═══ DATASET ENTRIES

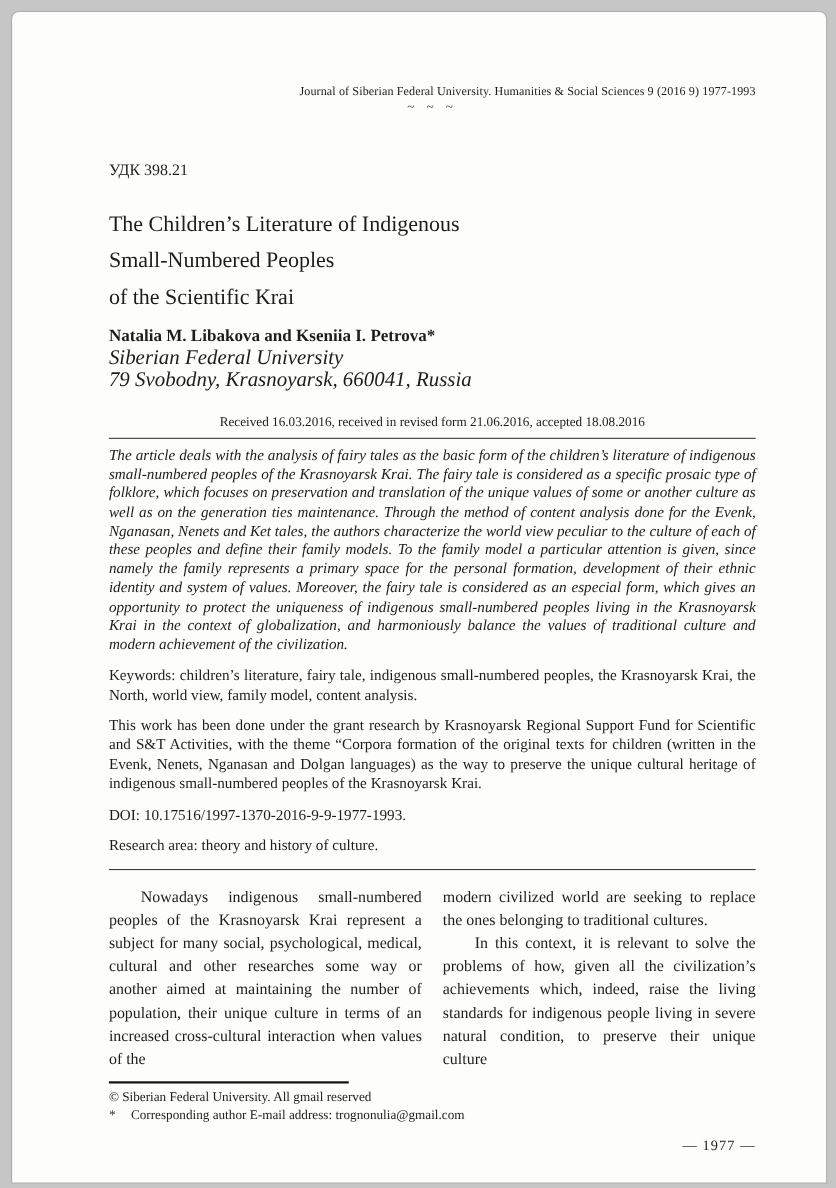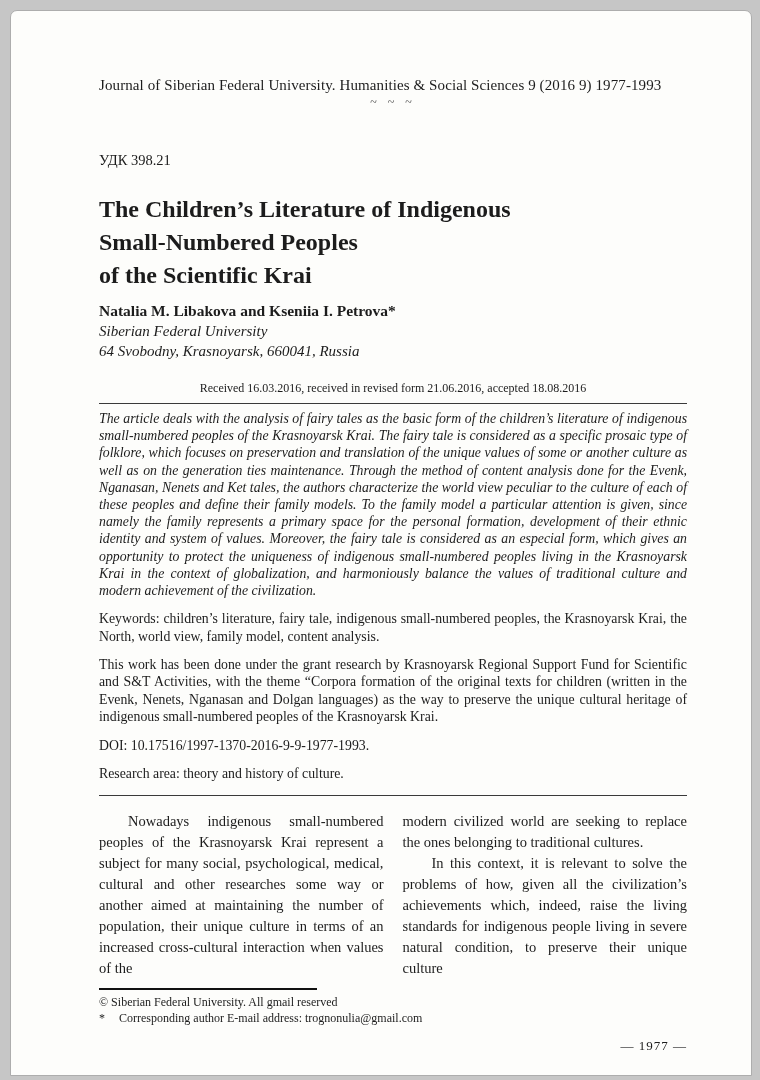--- a/index.html
+++ b/index.html
@@ -24,8 +24,8 @@
   }
   .journal-header {
     margin-top: 66px;
-    text-align: left;
-    font-size: 15px;
+    text-align: right;
+    font-size: 11px;
     letter-spacing: 0.1px;
   }
   .ornament {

══════

• **BRIEF**:
Type out all the records verbatim, minus images.

• **TASK RESULT**:
--- a/index.html
+++ b/index.html
@@ -24,8 +24,8 @@
   }
   .journal-header {
     margin-top: 66px;
-    text-align: left;
-    font-size: 15px;
+    text-align: right;
+    font-size: 11px;
     letter-spacing: 0.1px;
   }
   .ornament {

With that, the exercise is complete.